Weekend Rewind: Journalistic malpractice - The Covington Catholic teens

Journalistic malpractice in the Covington Catholic teen videos 

It’s the Q&A of the day. Each day I’ll feature a listener question that’s been submitted by one of these methods.  

Email: brianmudd@iheartmedia.com 

Twitter: @brianmuddradio 

Facebook: Brian Mudd https://www.facebook.com/brian.mudd1 

Today’s note comes from Joe: 

I catch your show on WIOD whenever I can because you are not pushing a political agenda, so I enjoy your analysis. I would like to make an important point about the latest media issue regarding the Covington Catholic students and their MAGA hats. Let me say that if I were any of those kids I would never leave my house without my cap! 

What I want to write about is the behavior of the media. I am well educated, and I earned 3 university degrees. I am aware of the Freedom of the Press codified in the First Amendment to the Constitution of the United States however, I am NOT a lawyer. 

I don’t know how broad the blanket is covering the right of media people to say what they want. It seems that EVERYTHING has limits and this “blanket” covering the press is open to interpretation or it should be. 

When members of the press publish a report about an occurrence, they have a responsibility to find out what actually happened before they publish their story. Writing a story before they know what happened is irresponsible. More importantly, published reports can ruin lives. In this case which occurred on Friday, January 18… they made no effort to get the story right! They just published a version that was entirely incorrect but was consistent with their “political” views. This story involved young people who are pursuing a life of success. The “screening process” engaged in by employers, involves completing thorough background checks to evaluate candidates. Five or ten years from now, what will a “Google search” say about these boys? The short answer is: We don’t know … it depends upon who writes the report. What will the “background search” on the students involved in the Duke / Lacrosse case say. We don’t know. What about the occurrences alleged to have happened at the University of Virginia? What will the future bring for those students? 
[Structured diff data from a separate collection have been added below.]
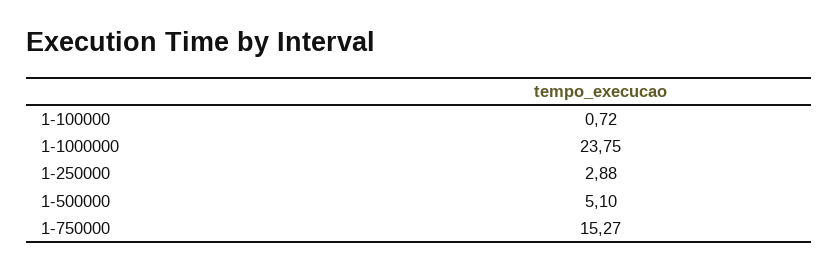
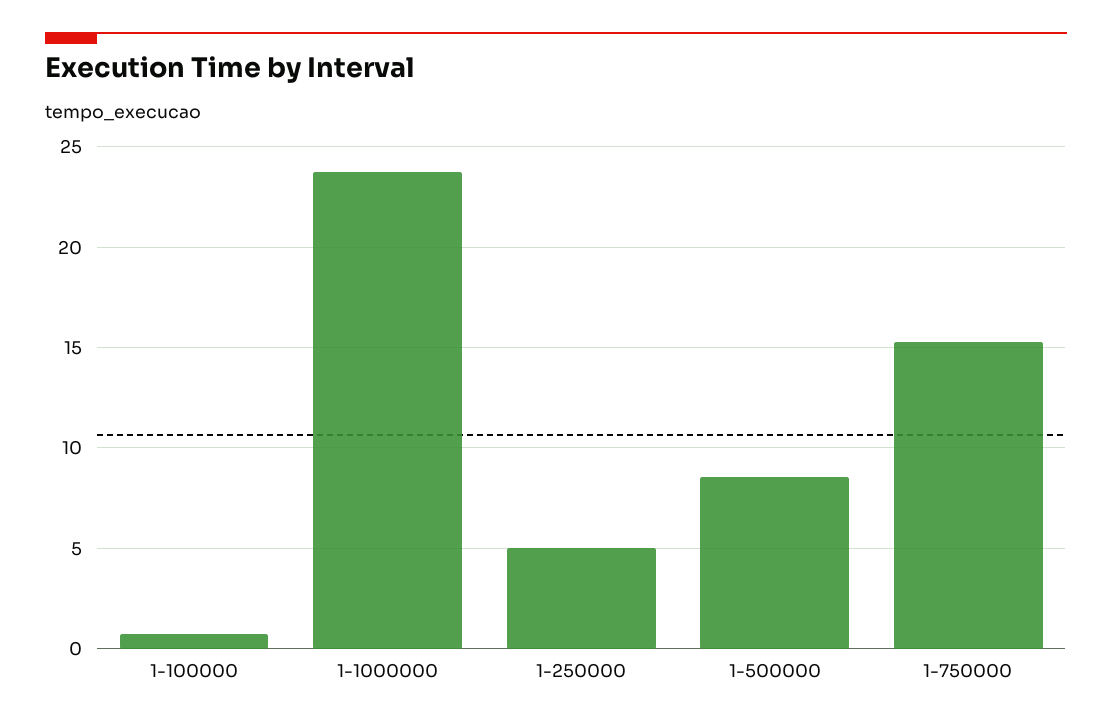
  {
    "1-100000": 0.72,
    "1-1000000": 23.75,
-   "1-250000": 2.88,
+   "1-250000": 5,
-   "1-500000": 5.1,
+   "1-500000": 8.5,
    "1-750000": 15.27
  }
Just as “Freedom of Speech” has limitations, so should “Freedom of the Press”. In this latest case, the “Press” made no effort to determine the truth before the destructive report was published and the television commentary was filed. Simply publishing a retraction is NOT enough. People who see the initial press report may not see the retraction. 

The only way to get the attention of people who wrongfully try to destroy others is to force print and broadcast media to pay….. CASH! In the Duke case, the university PAID and the “city” PAID. How much is a deep dark secret but they PAID. We can all be sure there will be no repeat of this situation. At UVA, “Rolling Stone” immediately hid behind the First Amendment… I don’t know if they succeeded. 
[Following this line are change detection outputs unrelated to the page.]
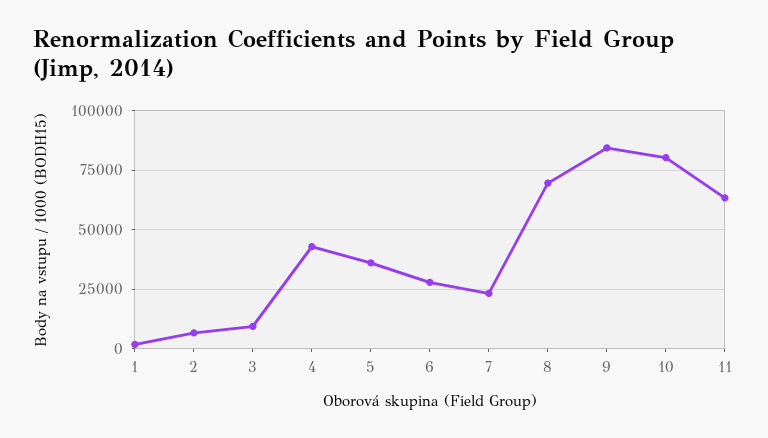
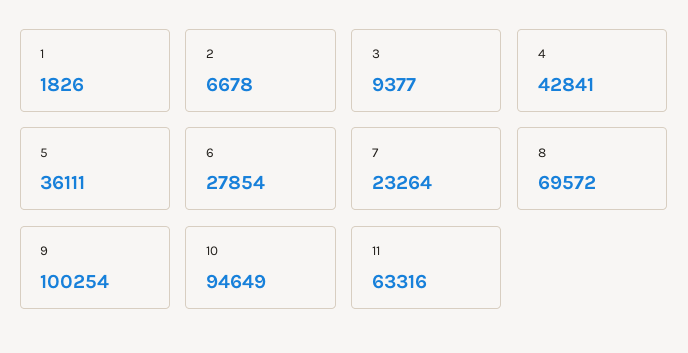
  {
    "1": 1826,
    "2": 6678,
    "3": 9377,
    "4": 42841,
    "5": 36111,
    "6": 27854,
    "7": 23264,
    "8": 69572,
-   "9": 85000,
+   "9": 100254,
-   "10": 80000,
+   "10": 94649,
    "11": 63316
  }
Should “Freedom of the Press” protect media people to the extent that they can write anything they want and ruin anybody they want at any time? Does the Constitution protect these people without limit? As I said, I don’t pretend to be a lawyer, but it seems clear to me that this is an issue we need to talk about. If the print and broadcast companies were forced to write a BIG CHECK to these young people… they would be more cautious… not checking the “facts” of a story should be unprofessional. Then it wouldn’t matter what an employment screening might indicate. 
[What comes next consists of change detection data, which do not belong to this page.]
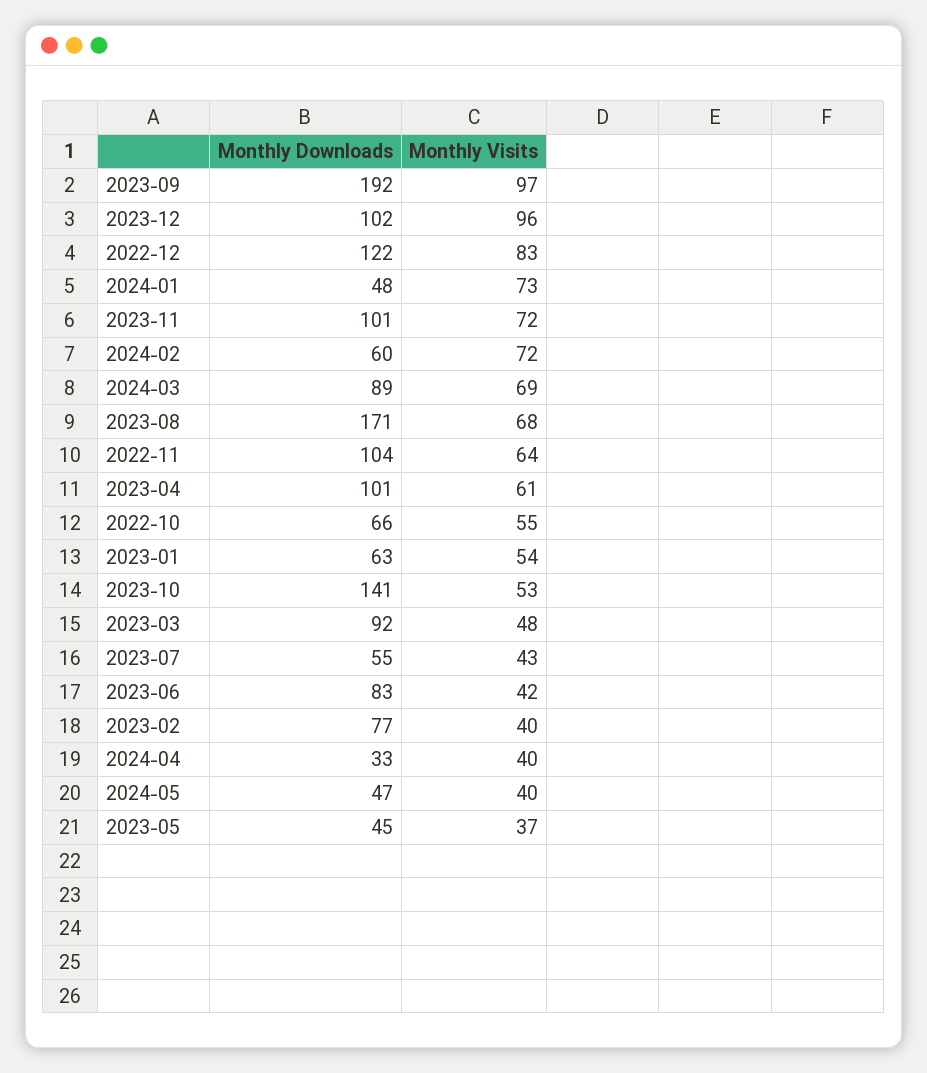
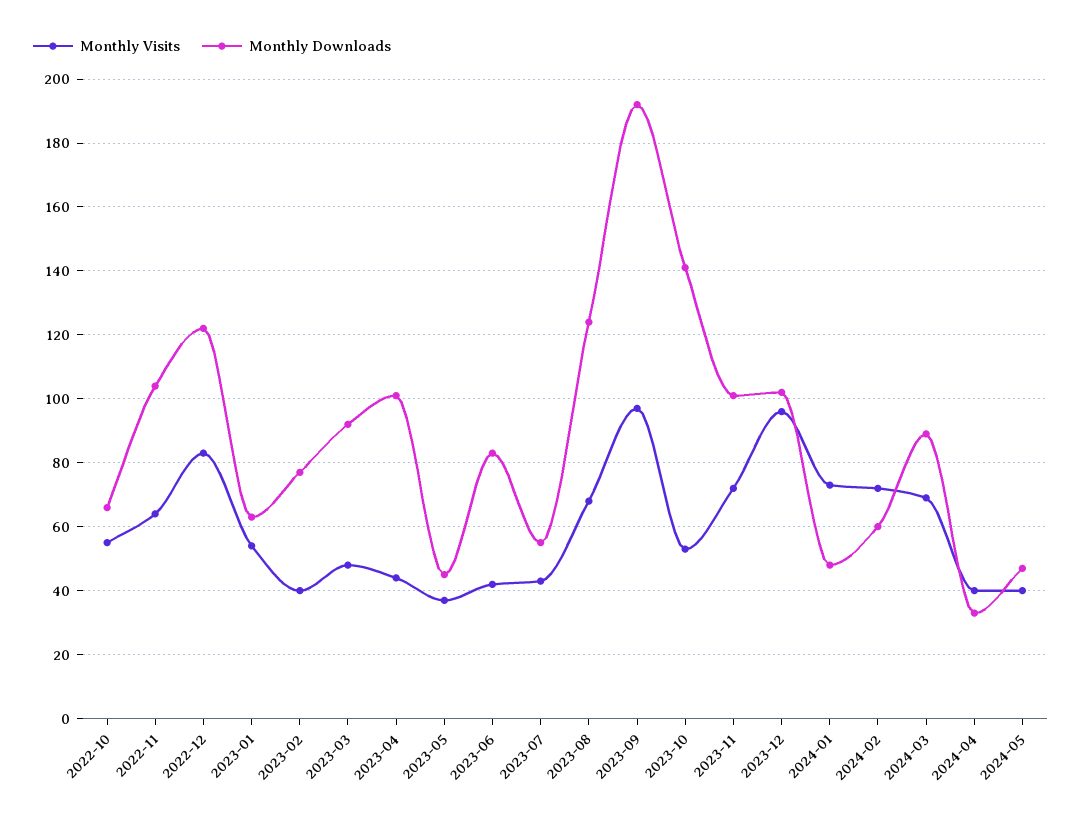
  {
    "Monthly Downloads": {
      "2023-09": 192,
      "2023-12": 102,
      "2022-12": 122,
      "2024-01": 48,
      "2023-11": 101,
      "2024-02": 60,
      "2024-03": 89,
-     "2023-08": 171,
+     "2023-08": 125,
      "2022-11": 104,
      "2023-04": 101,
      "2022-10": 66,
      "2023-01": 63,
      "2023-10": 141,
      "2023-03": 92,
      "2023-07": 55,
      "2023-06": 83,
      "2023-02": 77,
      "2024-04": 33,
      "2024-05": 47,
      "2023-05": 45
    },
    "Monthly Visits": {
      "2023-09": 97,
      "2023-12": 96,
      "2022-12": 83,
      "2024-01": 73,
      "2023-11": 72,
      "2024-02": 72,
      "2024-03": 69,
      "2023-08": 68,
      "2022-11": 64,
-     "2023-04": 61,
+     "2023-04": 45,
      "2022-10": 55,
      "2023-01": 54,
      "2023-10": 53,
      "2023-03": 48,
      "2023-07": 43,
      "2023-06": 42,
      "2023-02": 40,
      "2024-04": 40,
      "2024-05": 40,
      "2023-05": 37
    }
  }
Bottom Line: There’s not much that’s left for me to add, right down to the points you made regarding the Duke Lacrosse players and the Virginia students all falsely accused. Part of the issue, especially in the case of the Duke Lacrosse team that was falsely accused of rape, was the willingness of President Obama to immediately weigh in assigning guilt as well. That particular example speaks to a couple of issues pertaining to your point and question. The rush to judgement is often everywhere and once the president, for example, weighs in the media can cover the president’s response conveying their opinion as fact if they decide not to do their job to establish the facts. It’s an epidemic that’s only getting worse. What’s more is that many that latch onto the “hot takes” never know the truth once it eventually emerges in these instances. Ask around about the Duke Lacrosse case. I’ll be willing to bet that at least some of the people who’re familiar with the case believe the team was guilty of rape (I’ve encountered them myself). Ditto, Trayvon Martin. Ditto Michael Brown, etc. (others President Obama falsely weighed in on in a rush to judgement). So, about accountability and liability.  

The Covington Catholic teens featured in the videos have retained an attorney who intends to pursue defamation charges against media outlets that falsely reported what happened at the Lincoln Memorial. We’ll see what happens. Part of the reason there isn’t more accountability is how difficult it is to achieve resolution to defamation cases. Here are a few facts about those cases: 

  • 1 year – the length of time of average discovery in defamation cases 
  • 3 years – the length of time for the average defamation case to be heard in court 
  • 13% - the success rate for defamation suits 

You can imagine how expensive, laborious and difficult it is to win defamation suits. As a result, few are ever brought forward, and journalistic malpractice persists. As for my role. There are two sides to stories and one side to facts. I’ll continue to bring you the facts with opinion that’s only formed after having established the facts first.